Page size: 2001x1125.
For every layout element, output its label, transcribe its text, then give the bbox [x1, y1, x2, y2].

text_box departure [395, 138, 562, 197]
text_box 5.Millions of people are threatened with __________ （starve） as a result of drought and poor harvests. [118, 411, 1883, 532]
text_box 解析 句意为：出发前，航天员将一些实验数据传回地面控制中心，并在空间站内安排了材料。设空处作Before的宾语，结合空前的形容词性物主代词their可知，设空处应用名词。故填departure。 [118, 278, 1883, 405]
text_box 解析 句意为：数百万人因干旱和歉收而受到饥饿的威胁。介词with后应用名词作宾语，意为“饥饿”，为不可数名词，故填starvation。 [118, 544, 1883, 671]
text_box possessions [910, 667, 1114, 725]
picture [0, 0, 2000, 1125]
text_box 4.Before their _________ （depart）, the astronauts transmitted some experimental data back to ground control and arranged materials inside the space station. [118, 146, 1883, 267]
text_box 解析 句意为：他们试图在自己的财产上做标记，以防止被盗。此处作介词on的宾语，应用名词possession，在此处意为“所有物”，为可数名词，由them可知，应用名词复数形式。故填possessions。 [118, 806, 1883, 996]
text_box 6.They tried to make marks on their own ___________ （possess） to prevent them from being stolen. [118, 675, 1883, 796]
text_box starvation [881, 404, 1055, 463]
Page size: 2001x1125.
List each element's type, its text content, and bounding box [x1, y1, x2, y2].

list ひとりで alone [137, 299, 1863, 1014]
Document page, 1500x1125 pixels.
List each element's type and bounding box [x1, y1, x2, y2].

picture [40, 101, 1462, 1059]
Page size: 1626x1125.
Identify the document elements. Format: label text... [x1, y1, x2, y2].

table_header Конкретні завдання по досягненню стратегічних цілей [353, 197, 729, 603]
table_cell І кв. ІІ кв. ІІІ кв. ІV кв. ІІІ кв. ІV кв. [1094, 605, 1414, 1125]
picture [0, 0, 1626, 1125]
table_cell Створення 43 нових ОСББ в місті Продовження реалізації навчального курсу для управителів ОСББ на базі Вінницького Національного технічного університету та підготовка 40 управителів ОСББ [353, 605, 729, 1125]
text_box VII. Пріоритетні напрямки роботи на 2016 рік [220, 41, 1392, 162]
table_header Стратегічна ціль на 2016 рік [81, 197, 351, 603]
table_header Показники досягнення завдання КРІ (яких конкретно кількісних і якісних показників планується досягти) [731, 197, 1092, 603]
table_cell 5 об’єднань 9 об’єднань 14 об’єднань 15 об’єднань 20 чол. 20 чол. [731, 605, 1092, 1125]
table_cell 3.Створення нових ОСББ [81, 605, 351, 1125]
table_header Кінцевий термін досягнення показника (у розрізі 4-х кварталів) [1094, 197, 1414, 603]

--------------------

◆ WHAT IS BEING ASKED: Each line from the one containing "Document page, 1500x1125 pixels." down to the last line of the material above is to be transcribed exactly, with nothing else included.

◆ RESPONSE TO THE EXERCISE:
Document page, 1500x1125 pixels.
List each element's type and bounding box [x1, y1, x2, y2].

picture [40, 101, 1462, 1059]
Page size: 1626x1125.
Identify the document elements. Format: label text... [x1, y1, x2, y2].

table_header Конкретні завдання по досягненню стратегічних цілей [353, 197, 729, 603]
table_cell І кв. ІІ кв. ІІІ кв. ІV кв. ІІІ кв. ІV кв. [1094, 605, 1414, 1125]
picture [0, 0, 1626, 1125]
table_cell Створення 43 нових ОСББ в місті Продовження реалізації навчального курсу для управителів ОСББ на базі Вінницького Національного технічного університету та підготовка 40 управителів ОСББ [353, 605, 729, 1125]
text_box VII. Пріоритетні напрямки роботи на 2016 рік [220, 41, 1392, 162]
table_header Стратегічна ціль на 2016 рік [81, 197, 351, 603]
table_header Показники досягнення завдання КРІ (яких конкретно кількісних і якісних показників планується досягти) [731, 197, 1092, 603]
table_cell 5 об’єднань 9 об’єднань 14 об’єднань 15 об’єднань 20 чол. 20 чол. [731, 605, 1092, 1125]
table_cell 3.Створення нових ОСББ [81, 605, 351, 1125]
table_header Кінцевий термін досягнення показника (у розрізі 4-х кварталів) [1094, 197, 1414, 603]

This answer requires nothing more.